Thanks, coyote, for the Link, and kfw and atm711 for your comments. I've skimmed it and am looking forward to watching closely very soon.

In the meantime, I came across the following comments by Monica Mason in the latest (Fall 2008) Ballet Review. I have added boldface to some of her comments.

BR: Wayne McGregor seems to some an odd choice as resident choreographer since he has no ballet background.

Mason: He has no classical background. What he has is a tremendous artistic talent. I wanted someone who is going to inspire young dancers to be creative. { ... } We have some remarkable talent around. Wayne himself is very inspired by our young choreographers. I think that what Wayne is doing is joining the work that goes on in the School, from the Lower School at White Lodge linking right up to the Senior School.
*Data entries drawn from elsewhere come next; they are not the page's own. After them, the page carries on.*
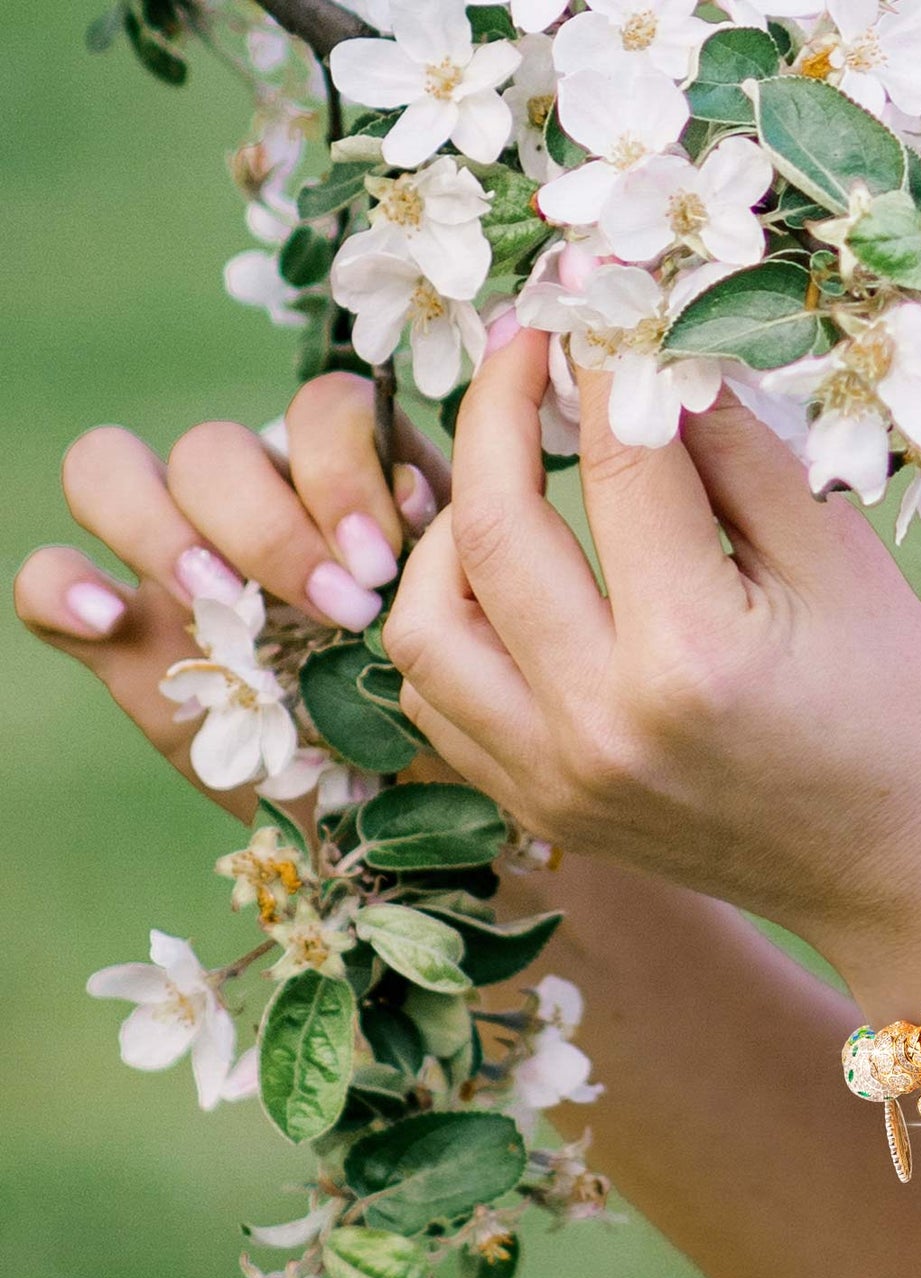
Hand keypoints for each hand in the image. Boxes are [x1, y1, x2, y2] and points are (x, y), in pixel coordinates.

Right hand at [14, 374, 450, 819]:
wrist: (398, 804)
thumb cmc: (436, 709)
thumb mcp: (456, 634)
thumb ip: (440, 558)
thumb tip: (422, 498)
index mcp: (344, 486)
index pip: (322, 410)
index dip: (343, 468)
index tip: (381, 560)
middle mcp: (250, 504)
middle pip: (213, 447)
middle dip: (270, 525)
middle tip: (335, 608)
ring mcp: (171, 563)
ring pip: (110, 469)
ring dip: (164, 530)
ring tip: (223, 604)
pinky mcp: (121, 638)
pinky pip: (45, 575)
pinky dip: (63, 586)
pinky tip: (111, 620)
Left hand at [386, 330, 920, 973]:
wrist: (903, 871)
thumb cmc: (904, 714)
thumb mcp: (840, 562)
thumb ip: (732, 449)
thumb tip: (646, 348)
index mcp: (692, 657)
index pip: (615, 458)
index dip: (601, 351)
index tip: (593, 284)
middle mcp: (601, 726)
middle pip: (488, 528)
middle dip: (497, 406)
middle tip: (528, 344)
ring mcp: (557, 782)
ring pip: (424, 625)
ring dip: (446, 527)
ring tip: (506, 480)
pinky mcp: (543, 812)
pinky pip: (438, 704)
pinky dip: (449, 623)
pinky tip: (501, 585)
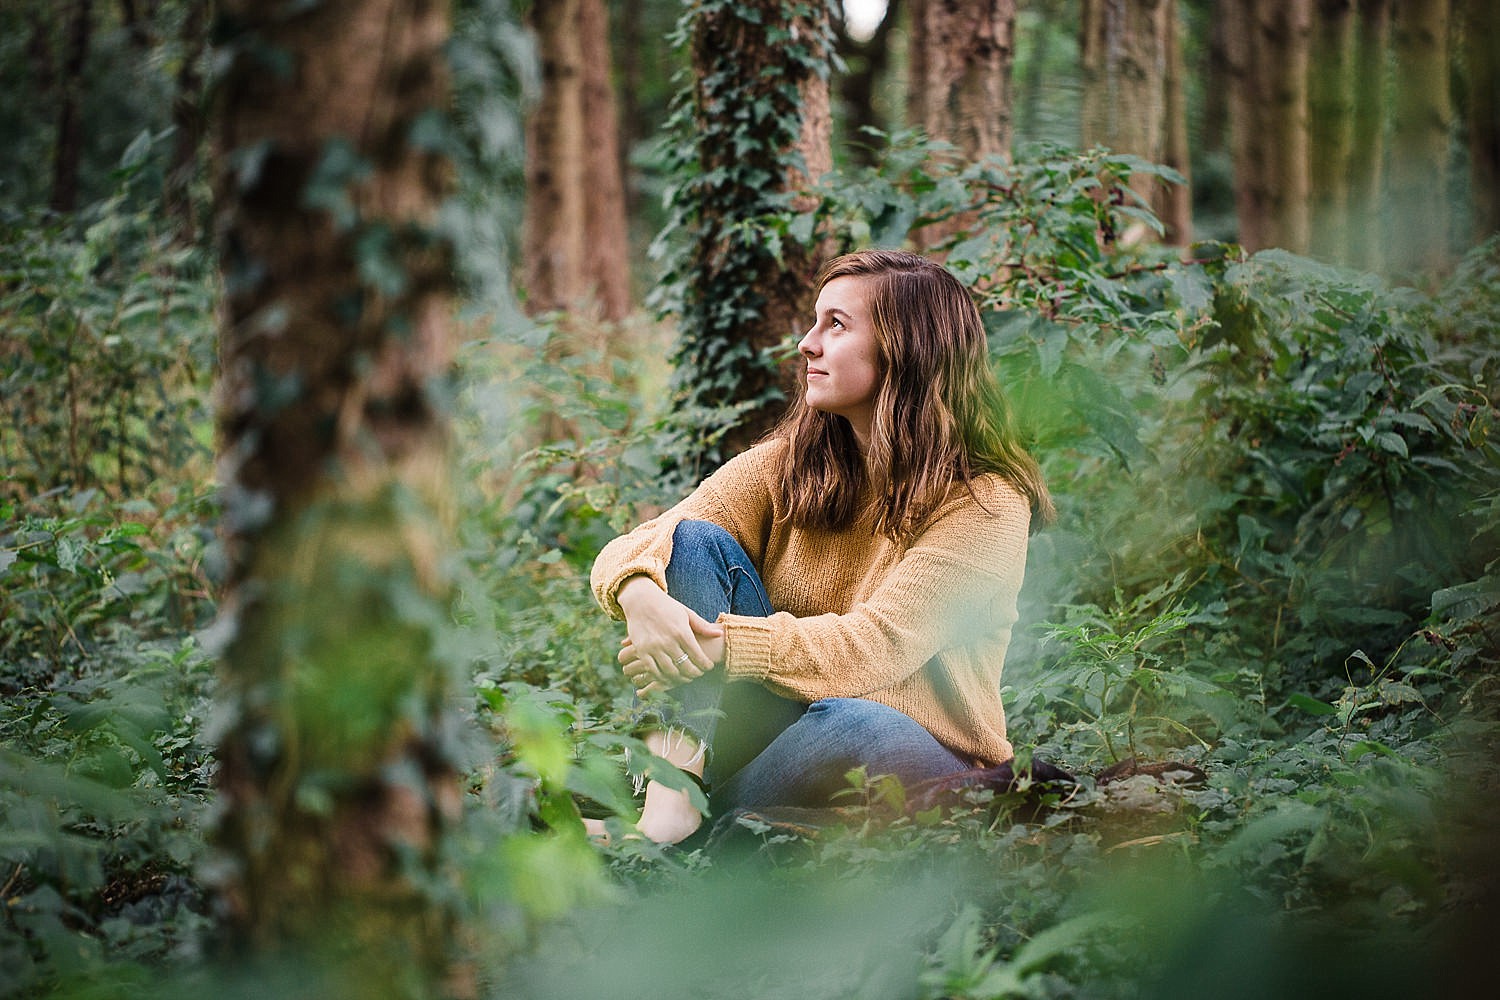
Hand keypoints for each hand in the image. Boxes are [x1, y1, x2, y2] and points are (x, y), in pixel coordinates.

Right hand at [617, 575, 723, 694]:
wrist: (640, 600)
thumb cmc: (666, 606)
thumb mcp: (686, 613)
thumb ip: (702, 626)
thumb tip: (720, 634)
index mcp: (681, 631)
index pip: (697, 655)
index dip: (705, 665)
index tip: (709, 667)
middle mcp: (667, 641)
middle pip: (685, 667)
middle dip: (695, 674)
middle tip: (698, 674)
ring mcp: (653, 647)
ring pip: (670, 672)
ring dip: (680, 678)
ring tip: (685, 677)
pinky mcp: (641, 651)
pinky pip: (653, 671)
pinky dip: (662, 678)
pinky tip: (668, 677)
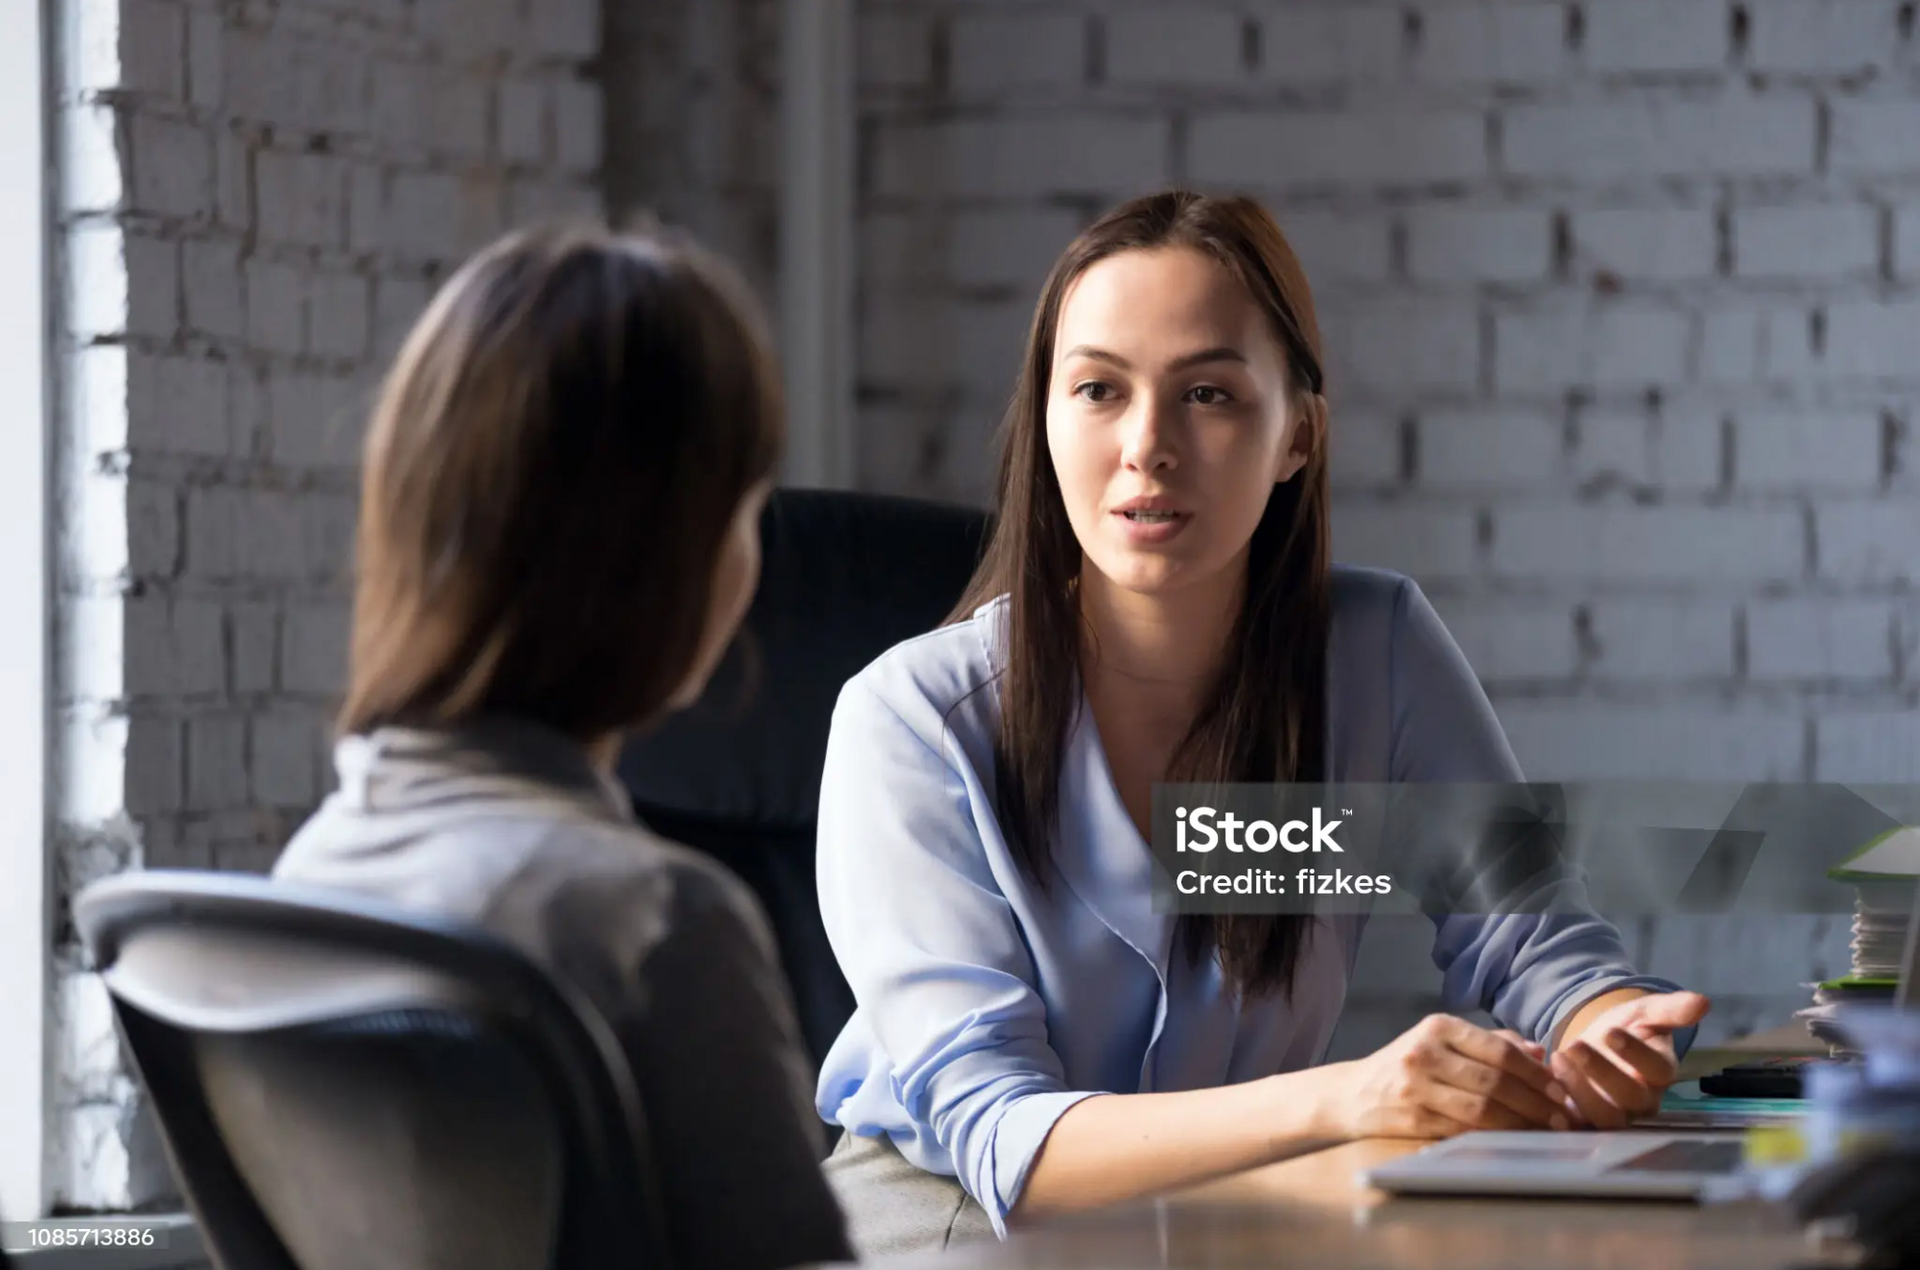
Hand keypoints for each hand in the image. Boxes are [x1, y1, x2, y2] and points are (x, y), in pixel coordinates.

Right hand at [1317, 1014, 1572, 1139]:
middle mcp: (1426, 1052)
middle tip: (1563, 1117)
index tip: (1561, 1089)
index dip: (1536, 1073)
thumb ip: (1490, 1042)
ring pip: (1482, 1108)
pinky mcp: (1412, 1118)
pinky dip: (1495, 1137)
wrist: (1353, 1093)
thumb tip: (1541, 1053)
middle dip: (1536, 1101)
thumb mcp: (1442, 1041)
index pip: (1499, 1049)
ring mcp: (1416, 1086)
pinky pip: (1464, 1130)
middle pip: (1495, 1080)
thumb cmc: (1408, 1065)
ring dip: (1522, 1123)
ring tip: (1546, 1131)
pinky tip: (1514, 1140)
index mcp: (1438, 1026)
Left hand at [1551, 991, 1710, 1129]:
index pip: (1658, 1071)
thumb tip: (1703, 1002)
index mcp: (1661, 1073)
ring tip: (1557, 1057)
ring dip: (1579, 1089)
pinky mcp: (1587, 1122)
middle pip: (1630, 1098)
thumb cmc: (1626, 1028)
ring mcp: (1616, 1115)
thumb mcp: (1645, 1012)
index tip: (1612, 1032)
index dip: (1636, 1054)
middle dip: (1601, 1072)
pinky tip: (1545, 1082)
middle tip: (1575, 1046)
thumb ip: (1671, 1009)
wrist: (1595, 1044)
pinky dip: (1561, 1109)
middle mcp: (1643, 1101)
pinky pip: (1577, 1126)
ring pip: (1604, 1117)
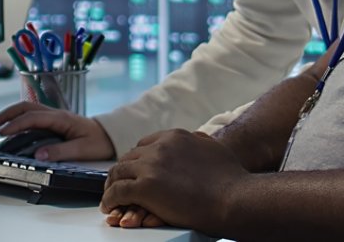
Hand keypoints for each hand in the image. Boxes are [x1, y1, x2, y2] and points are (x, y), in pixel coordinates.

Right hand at [0, 101, 115, 161]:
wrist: (111, 135)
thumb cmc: (98, 141)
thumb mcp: (82, 150)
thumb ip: (60, 152)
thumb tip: (38, 155)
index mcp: (62, 118)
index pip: (33, 117)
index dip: (16, 124)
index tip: (2, 132)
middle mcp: (56, 113)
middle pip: (26, 107)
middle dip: (6, 114)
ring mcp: (54, 115)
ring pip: (27, 108)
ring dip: (10, 114)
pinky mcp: (54, 121)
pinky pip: (32, 115)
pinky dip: (18, 118)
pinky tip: (10, 127)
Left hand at [100, 129, 248, 233]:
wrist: (234, 198)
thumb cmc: (231, 180)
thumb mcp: (214, 148)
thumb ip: (199, 141)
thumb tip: (194, 138)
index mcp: (175, 136)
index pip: (144, 145)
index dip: (137, 160)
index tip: (134, 171)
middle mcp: (160, 147)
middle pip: (129, 158)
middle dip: (122, 173)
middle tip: (116, 185)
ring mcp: (150, 166)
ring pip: (118, 173)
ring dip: (111, 186)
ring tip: (110, 197)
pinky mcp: (144, 188)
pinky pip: (117, 192)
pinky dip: (109, 200)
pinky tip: (109, 207)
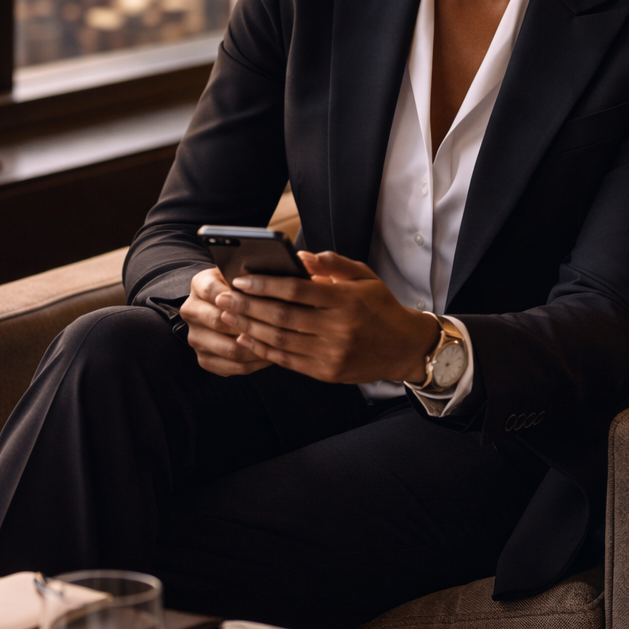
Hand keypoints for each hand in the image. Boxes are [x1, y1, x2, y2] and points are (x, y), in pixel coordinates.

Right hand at [179, 265, 272, 376]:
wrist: (224, 304)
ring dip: (257, 348)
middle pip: (220, 322)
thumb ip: (251, 274)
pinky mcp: (204, 358)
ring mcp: (196, 337)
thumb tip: (270, 281)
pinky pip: (232, 367)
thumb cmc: (242, 287)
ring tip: (281, 344)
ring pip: (230, 349)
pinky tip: (272, 356)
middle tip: (279, 327)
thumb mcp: (243, 273)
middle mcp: (192, 311)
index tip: (261, 300)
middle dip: (251, 326)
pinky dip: (255, 363)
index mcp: (200, 285)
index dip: (238, 298)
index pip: (214, 291)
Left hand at [213, 250, 438, 384]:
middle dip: (248, 306)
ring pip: (281, 340)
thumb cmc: (381, 307)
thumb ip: (332, 264)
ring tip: (228, 315)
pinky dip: (263, 349)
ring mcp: (332, 353)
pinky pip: (288, 360)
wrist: (405, 348)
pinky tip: (246, 337)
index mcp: (346, 300)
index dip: (265, 284)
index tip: (240, 279)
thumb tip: (299, 255)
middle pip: (282, 316)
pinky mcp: (327, 372)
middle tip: (223, 297)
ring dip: (249, 327)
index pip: (297, 290)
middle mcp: (338, 328)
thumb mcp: (364, 277)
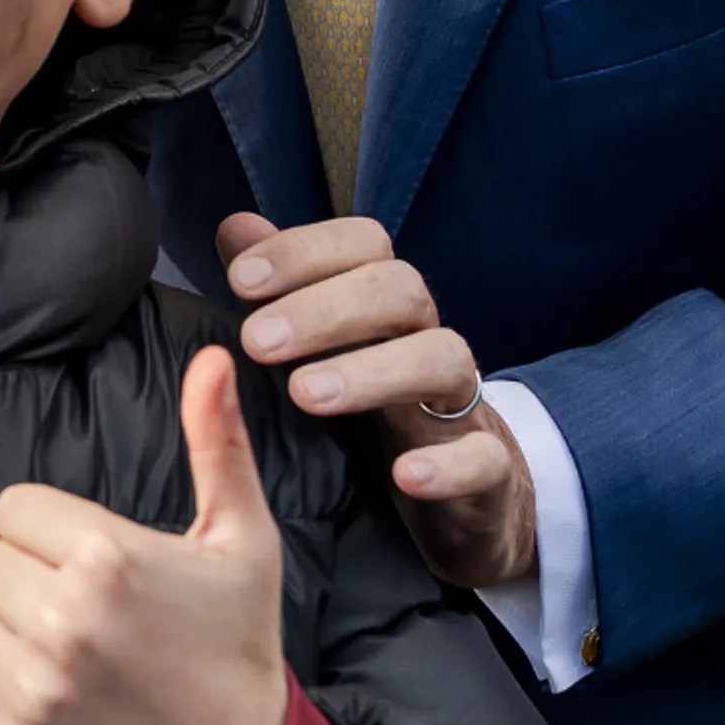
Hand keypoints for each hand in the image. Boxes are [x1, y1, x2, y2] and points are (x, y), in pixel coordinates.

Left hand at [0, 346, 285, 724]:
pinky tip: (52, 701)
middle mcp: (60, 622)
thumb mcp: (242, 543)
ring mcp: (30, 692)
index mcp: (105, 557)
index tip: (95, 564)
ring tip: (76, 661)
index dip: (51, 534)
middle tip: (89, 616)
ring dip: (10, 638)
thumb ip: (216, 444)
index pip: (12, 509)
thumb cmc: (239, 654)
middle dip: (30, 582)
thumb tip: (210, 358)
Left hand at [215, 213, 534, 587]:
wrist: (465, 495)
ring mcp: (461, 407)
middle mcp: (425, 343)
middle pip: (401, 290)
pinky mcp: (488, 473)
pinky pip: (485, 459)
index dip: (304, 250)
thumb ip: (280, 291)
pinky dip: (449, 465)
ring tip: (306, 395)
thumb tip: (235, 229)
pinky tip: (404, 475)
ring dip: (375, 372)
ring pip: (446, 359)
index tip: (241, 280)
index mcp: (385, 309)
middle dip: (325, 309)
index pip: (364, 245)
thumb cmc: (376, 410)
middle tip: (258, 342)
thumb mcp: (324, 352)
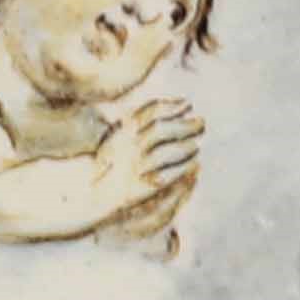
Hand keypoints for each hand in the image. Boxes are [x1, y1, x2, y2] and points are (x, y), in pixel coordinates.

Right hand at [91, 96, 203, 211]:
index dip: (171, 105)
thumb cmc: (116, 163)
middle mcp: (126, 147)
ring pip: (163, 153)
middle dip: (183, 125)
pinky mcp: (140, 187)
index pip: (148, 112)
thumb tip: (177, 105)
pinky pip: (166, 176)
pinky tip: (195, 164)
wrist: (98, 196)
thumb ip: (143, 122)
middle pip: (159, 129)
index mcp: (123, 131)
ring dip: (184, 147)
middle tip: (201, 123)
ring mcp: (133, 166)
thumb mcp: (122, 137)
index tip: (188, 103)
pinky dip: (182, 168)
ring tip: (197, 145)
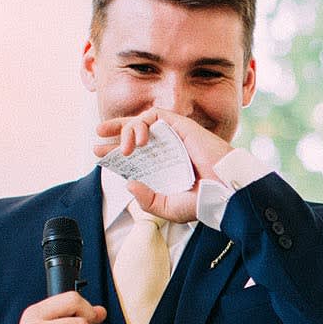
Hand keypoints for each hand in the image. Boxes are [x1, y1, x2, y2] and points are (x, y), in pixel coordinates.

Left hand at [93, 108, 231, 222]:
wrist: (225, 191)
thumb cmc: (203, 202)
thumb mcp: (168, 208)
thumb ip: (147, 200)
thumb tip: (129, 184)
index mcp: (166, 166)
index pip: (137, 153)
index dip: (116, 151)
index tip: (101, 154)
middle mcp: (168, 149)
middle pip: (136, 132)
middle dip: (115, 130)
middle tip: (98, 134)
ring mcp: (175, 136)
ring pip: (143, 122)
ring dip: (127, 129)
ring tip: (124, 148)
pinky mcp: (182, 125)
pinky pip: (156, 115)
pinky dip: (141, 123)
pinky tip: (138, 140)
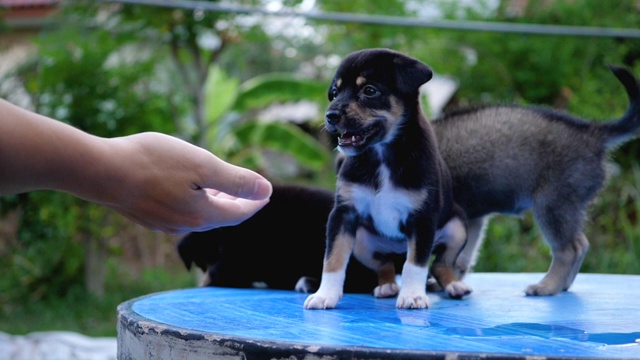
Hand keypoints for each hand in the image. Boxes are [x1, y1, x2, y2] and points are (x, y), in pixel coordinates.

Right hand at [98, 132, 272, 233]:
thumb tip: (267, 190)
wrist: (100, 171)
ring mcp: (162, 223)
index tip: (265, 193)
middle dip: (236, 204)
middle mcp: (184, 225)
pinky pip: (179, 212)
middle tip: (248, 192)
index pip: (238, 214)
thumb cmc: (153, 163)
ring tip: (221, 189)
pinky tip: (186, 190)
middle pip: (219, 217)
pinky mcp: (145, 215)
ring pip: (198, 215)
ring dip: (214, 203)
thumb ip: (236, 180)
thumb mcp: (202, 165)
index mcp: (202, 215)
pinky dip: (193, 202)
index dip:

It's very important that there is a continuity from when young dancers start to make ballets at the age of twelve right through into the company -- that they are advised and guided, and that there is a single thread of intention. That's what Wayne is providing at the moment. Is is linking up all the choregraphers. He is making a tremendous commitment also the Opera House.

BR: Is he going to create a new ballet every season for the company?

Mason: We haven't spelled it out like that. It just so happens that he didn't make a new piece for the main stage this year. But he did make Nimbus for the Winter Gala. He'll make a piece next year and in the following yeare.


Mason clearly sees "classical" as just one variant of "ballet." McGregor is seen as providing, for students and young choregraphers, a "single thread of intention." Is Mason saying that it is McGregor who will, for the future, be the one providing "continuity," advice, guidance, and linkage? Depending on how you approach her comments, this could be either inspirational or rather frightening.